TERRORISTS’ NAMES ABSENT: Chaudhry asked Durrani if the government had released terrorists Kamran Madhoori, Suhail Commando and Abu Bashar Banagli, to which Durrani replied that the terrorists were in custody for involvement in the attack on a police van in Chakra Goth. However, when the chief justice told the IG to read out the first information report (FIR) of the incident, the three terrorists’ names turned out to be absent from the report. A clearly irked Chaudhry asked why the terrorists’ names had not been mentioned in the FIR, to which the IG replied that the three accused men were at the hospital in police custody and police would mention their names in the final charge sheet. The chief justice said that in the end if these terrorists were released because of police negligence, the IG would say to the media that police had arrested them but the court had released them. He later adjourned the hearing until Wednesday (today).
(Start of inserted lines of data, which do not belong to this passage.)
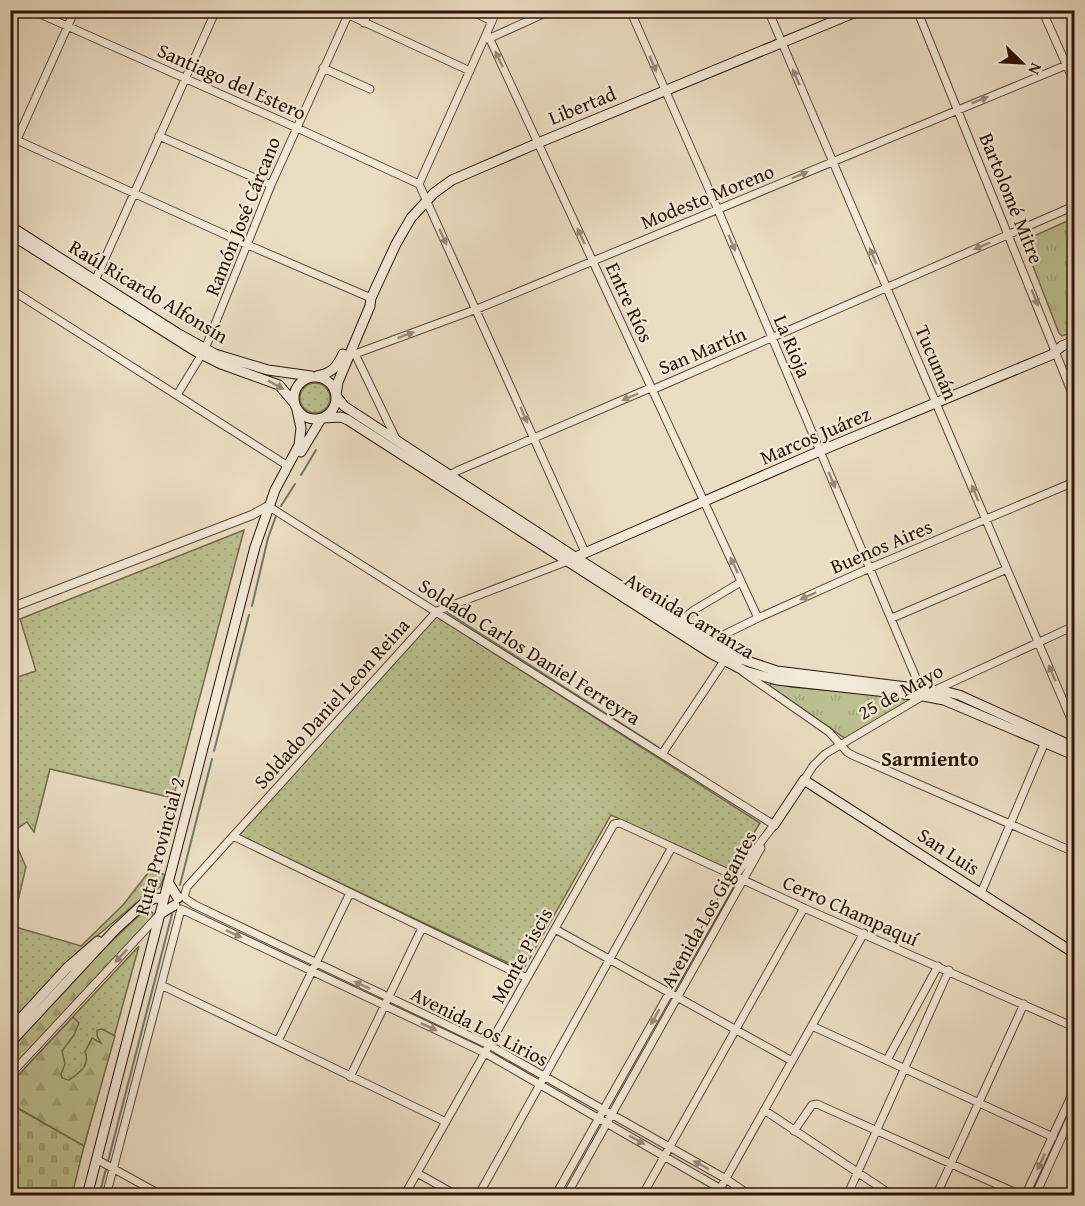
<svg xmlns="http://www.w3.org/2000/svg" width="1085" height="1206" viewBox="0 0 1085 1206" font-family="'Gentium Book Plus',serif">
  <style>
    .grass { fill: url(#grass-dots); stroke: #746a4b; stroke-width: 1.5 }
    .forest { fill: url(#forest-firs); stroke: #746a4b; stroke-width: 1.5 }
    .cemetery { fill: url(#cemetery-stones); stroke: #746a4b; stroke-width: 1.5 }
    .park { fill: url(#park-tufts); stroke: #746a4b; stroke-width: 1.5 }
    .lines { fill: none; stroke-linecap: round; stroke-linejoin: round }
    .stream { stroke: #6d796b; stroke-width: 2 }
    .minor-casing { stroke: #5c4635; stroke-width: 9 }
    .tertiary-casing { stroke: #5c4635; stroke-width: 10 }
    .secondary-casing { stroke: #2c1406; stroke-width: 11 }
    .minor { stroke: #f2e9d8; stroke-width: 7 }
    .tertiary { stroke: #f2e9d8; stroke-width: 8 }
    .secondary { stroke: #f2e9d8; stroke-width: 9 }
    .oneway { fill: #99897a }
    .labels { text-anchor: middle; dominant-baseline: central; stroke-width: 4.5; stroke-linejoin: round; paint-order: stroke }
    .street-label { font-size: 20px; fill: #2c1406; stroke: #f2e9d8 }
    .neighbourhood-label { font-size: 21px; font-weight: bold; fill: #2c1406; stroke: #f2e9d8 }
  </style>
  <defs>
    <pattern id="grass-dots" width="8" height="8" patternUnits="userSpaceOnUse" patternTransform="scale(1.5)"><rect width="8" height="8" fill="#bcc090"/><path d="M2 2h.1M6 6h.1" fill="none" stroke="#a2a47b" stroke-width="1.8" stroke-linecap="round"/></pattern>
    <pattern id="forest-firs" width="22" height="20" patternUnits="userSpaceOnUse" patternTransform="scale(1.5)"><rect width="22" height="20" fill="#bcc090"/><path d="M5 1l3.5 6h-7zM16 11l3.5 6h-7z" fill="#a2a47b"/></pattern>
    <pattern id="cemetery-stones" width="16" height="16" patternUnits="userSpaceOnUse" patternTransform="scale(1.5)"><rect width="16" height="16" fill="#bcc090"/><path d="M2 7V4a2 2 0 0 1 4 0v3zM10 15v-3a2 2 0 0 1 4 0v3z" fill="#a2a47b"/></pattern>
    <pattern id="park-tufts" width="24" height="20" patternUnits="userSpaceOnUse" patternTransform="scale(1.5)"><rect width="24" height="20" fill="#bcc090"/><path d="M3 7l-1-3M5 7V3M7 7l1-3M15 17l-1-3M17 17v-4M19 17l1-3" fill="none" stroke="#a2a47b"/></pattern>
  </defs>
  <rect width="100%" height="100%" fill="#ebddc3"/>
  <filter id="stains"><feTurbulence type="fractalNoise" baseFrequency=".00333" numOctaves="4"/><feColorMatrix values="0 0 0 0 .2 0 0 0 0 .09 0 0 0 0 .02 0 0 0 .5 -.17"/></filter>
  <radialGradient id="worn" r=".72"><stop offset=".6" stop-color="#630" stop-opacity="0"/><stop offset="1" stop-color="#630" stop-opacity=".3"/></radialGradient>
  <path class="grass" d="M300 398a15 15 0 1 1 30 0a15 15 0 1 1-30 0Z
    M 244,530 L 173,798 L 50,769 L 34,832 L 27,822 L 11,833 L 11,679 L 36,671 L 20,619 Z
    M 436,616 L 760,823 L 731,871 L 611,815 L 523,970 L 239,835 Z
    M 10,838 L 18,849 L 26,867 L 12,926 L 81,946 L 123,905 L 151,869 L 165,875 L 160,887 L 141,899 L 79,951 L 10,1025 Z
    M 139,946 L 84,1146 L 11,1104 L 10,1084 Z"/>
  <path class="forest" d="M 148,910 L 153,913 L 153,917 L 11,1070 L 10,1048 L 81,970 L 144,911 Z
    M 73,1017 L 79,1023 L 74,1035 L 62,1051 L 65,1064 L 61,1074 L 62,1078 L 69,1080 C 79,1073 91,1065 85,1052 L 92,1038 L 101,1043 L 97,1036 L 97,1030 L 102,1029 L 115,1036 L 84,1146 L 11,1104 L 10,1084 Z"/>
  <path class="cemetery" d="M 10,1104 L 84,1146 L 72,1195 L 11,1195 Z"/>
  <path class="park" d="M 1074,218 L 1074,332 L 1062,336 L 1059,333 L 1024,243 L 1027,239 Z
    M 771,682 L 791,687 L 910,697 L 911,700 L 846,739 L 770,686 Z"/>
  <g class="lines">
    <path class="stream" d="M 301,475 L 316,450
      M 281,506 L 295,484
      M 252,606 L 268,538 L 276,516
      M 448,613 L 658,747
      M 214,751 L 249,615
      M 180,885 L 212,759
      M 99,1196 L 172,914"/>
    <defs>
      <path id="minor" d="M 31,10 L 297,128 L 419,184
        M 338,10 L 470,71
        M 469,10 L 492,21
        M 630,10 L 718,210 L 922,692
        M 768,10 L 1074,726
        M 917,10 L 1074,398
        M 1042,10 L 1074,82
        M 364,23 L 369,10
        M 487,33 L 758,618
        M 488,39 L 552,10
        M 323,68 L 370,89
        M 159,136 L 271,185
        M 10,137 L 248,245 L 371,298
        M 10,155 L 75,10
        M 419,184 L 585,552
        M 419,184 L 497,10
        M 94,283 L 216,10
        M 10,289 L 288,466
        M 351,351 L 355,354 L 477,309 L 1074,62
        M 355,354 L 397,441
        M 177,395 L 205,349 L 271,185 L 348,15
        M 447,477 L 457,471 L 648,389 L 654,389 L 1074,206
        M 268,506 L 774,825
        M 892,618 L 1007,569
        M 678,623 L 694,610 L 741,582
        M 712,646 L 717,638 L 758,618 L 870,568 L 1074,482
        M 743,672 L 829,732 L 847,752 L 852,755 L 1074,852
        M 933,691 L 1074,626
        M 662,754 L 724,661
        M 804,780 L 813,766 L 825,754 L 923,696
        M 233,836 L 527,978
        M 981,893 L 1045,742
        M 184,897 L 187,887 L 437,611 L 568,561
        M 186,899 L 195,905 L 489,1045 L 726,1179 L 751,1196
        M 555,929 L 792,1061
        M 161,985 L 446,1122
        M 812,1026 L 1053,1137
        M 278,1041 L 350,893
        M 887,1060 L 938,966
        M 10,1075 L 159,915
        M 350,1077 L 422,928
        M 764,1110 L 893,1196
        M 794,1131 L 812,1105 L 817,1104 L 1023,1196
        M 96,1159 L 163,1196
        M 417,1173 L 458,1196
        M 106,1196 L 181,909 L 485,1053 L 733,1196
        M 404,1196 L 614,824 L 620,823 L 804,908 L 1074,1027
        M 478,1196 L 672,847
        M 555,1196 L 735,876 L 774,825
        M 566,1196 L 761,848
        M 642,1196 L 804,908
        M 716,1196 L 864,933
        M 847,1196 L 949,970
        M 936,1196 L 1024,1004
        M 1025,1196 L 1074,1090
        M 1035,1196 L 1074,1110"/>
      <path id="tertiary" d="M 10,608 L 252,515 L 268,506"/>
      <path id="secondary" d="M 10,226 L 177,333 L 215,354 L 268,370 L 311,376
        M 10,234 L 195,351 L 221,364 L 279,385 L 295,404
        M 317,376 C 332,373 337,367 343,354
        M294 398a21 21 0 1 1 42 0a21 21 0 1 1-42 0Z
        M 336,395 L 338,382 L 370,306 L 371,298 L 396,244 L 411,218 L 434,193 L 452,180 L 538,143 L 861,10
        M 337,397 L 344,406 L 575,557 L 732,656 L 777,671 L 947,692 L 959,695 L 1074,747
        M 323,418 L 341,417 L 348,420 L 712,654 L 745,671 L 777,680 L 923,696 L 944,700 L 1074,755
        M 301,452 L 321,419
        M 571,559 L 820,451 L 1051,355 L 1062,346 L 1074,341
        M 774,825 L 804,780 L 1074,953
        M 168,882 L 178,898
        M 160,914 L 175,905
        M 10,1030 L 67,968 L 98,941
        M 10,1043 L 115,930 L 143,904 L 155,898 L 164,899
        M 87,1196 L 255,547 L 275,490 L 299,445 L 301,428 L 297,410"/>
    </defs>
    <use href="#minor" class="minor-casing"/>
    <use href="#tertiary" class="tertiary-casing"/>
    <use href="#secondary" class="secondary-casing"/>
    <use href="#minor" class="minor"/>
    <use href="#tertiary" class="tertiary"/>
    <use href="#secondary" class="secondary"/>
  </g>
  <defs><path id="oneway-solid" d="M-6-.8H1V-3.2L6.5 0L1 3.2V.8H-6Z" transform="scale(1.5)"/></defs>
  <g class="oneway">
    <use href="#oneway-solid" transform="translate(499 59) rotate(-115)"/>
    <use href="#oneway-solid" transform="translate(653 64) rotate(67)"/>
    <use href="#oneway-solid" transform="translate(796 77) rotate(-113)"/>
    <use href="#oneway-solid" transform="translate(980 100) rotate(-22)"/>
    <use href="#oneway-solid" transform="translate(800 175) rotate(-23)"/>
    <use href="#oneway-solid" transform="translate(581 236) rotate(-115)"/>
    <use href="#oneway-solid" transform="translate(443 237) rotate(65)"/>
    <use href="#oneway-solid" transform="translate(732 243) rotate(67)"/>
    <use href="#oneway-solid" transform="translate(982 246) rotate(157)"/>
    <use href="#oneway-solid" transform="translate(873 256) rotate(-113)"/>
    <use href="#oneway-solid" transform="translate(1035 298) rotate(68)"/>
    <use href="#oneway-solid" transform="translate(406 335) rotate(-20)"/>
    <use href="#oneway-solid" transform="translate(276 385) rotate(29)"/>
    <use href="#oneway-solid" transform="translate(630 397) rotate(157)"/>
    <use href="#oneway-solid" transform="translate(524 415) rotate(66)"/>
    <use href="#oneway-solid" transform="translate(832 480) rotate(67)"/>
    <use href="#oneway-solid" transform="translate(975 493) rotate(-113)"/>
    <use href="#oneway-solid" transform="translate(734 565) rotate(-115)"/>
    <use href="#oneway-solid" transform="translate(808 596) rotate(156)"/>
    <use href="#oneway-solid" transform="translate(1052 673) rotate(-113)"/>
    <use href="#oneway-solid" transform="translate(234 934) rotate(25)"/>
    <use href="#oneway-solid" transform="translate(121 956) rotate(133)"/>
    <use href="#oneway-solid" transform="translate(362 985) rotate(-155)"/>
    <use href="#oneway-solid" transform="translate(655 1017) rotate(119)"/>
    <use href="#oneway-solid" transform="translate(429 1027) rotate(25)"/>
    <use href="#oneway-solid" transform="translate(637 1140) rotate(29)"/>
    <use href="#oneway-solid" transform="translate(1041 1162) rotate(115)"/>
    <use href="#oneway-solid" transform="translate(701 1165) rotate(-152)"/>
  </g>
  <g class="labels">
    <g class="street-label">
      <text transform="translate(232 81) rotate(24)">Santiago del Estero</text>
      <text transform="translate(582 105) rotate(-22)">Libertad</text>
      <text transform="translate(707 196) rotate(-22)">Modesto Moreno</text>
      <text transform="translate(1012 198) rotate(68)">Bartolomé Mitre</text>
      <text transform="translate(242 216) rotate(-68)">Ramón José Cárcano</text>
      <text transform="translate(149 291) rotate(31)">Raúl Ricardo Alfonsín</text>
      <text transform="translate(630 302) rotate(65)">Entre Ríos</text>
      <text transform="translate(793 346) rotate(67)">La Rioja</text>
      <text transform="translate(702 350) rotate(-23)">San Martín</text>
      <text transform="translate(937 362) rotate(67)">Tucumán</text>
      <text transform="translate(815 435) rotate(-23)">Marcos Juárez</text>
      <text transform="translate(881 546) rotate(-23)">Buenos Aires</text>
      <text transform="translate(690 615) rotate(31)">Avenida Carranza</text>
      <text transform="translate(530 651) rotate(32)">Soldado Carlos Daniel Ferreyra</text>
      <text transform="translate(900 691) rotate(-29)">25 de Mayo</text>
      <text transform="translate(331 703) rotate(-48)">Soldado Daniel Leon Reina</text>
      <text transform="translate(159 846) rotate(-75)">Ruta Provincial 2</text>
      <text transform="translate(949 851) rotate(33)">San Luis</text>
      <text transform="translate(708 909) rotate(-61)">Avenida Los Gigantes</text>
      <text transform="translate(851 910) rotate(24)">Cerro Champaquí</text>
      <text transform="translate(521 955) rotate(-61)">Monte Piscis</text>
      <text transform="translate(480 1026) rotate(27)">Avenida Los Lirios</text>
    </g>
    <g class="neighbourhood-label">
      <text x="930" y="758">Sarmiento</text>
    </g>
  </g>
  <rect width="1085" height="1206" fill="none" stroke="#ebddc3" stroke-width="36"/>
  <rect x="12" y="12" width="1061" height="1182" fill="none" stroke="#2c1406" stroke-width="3"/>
  <rect x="18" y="18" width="1049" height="1170" fill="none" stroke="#2c1406" stroke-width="1.5"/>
  <g transform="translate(1022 63) rotate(114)" stroke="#f2e9d8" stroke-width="4.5" paint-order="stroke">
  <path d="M0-4.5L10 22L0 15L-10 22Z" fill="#2c1406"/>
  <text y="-9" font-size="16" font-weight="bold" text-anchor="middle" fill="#2c1406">N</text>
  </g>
  <rect width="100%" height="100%" filter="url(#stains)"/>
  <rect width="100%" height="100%" fill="url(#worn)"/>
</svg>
PROPER MACHINERY: During arguments before the five-member bench, Supreme Court Bar Association President Asma Jahangir said it might be possible that extortion culture had begun in Karachi before the MQM but the party had proper machinery that allowed it to extort and carry out other illegal acts with sophistication. MQM, which had approached the Supreme Court when it announced suo motu notice of the Karachi violence to become a party in the case, neither formally filed an application of intervener nor appeared in the apex court in any of the four hearings.Meanwhile, Saleem Zia, a representative of the Pakistan Muslim League-Nawaz (PML-N), filed an application to become a party in the case.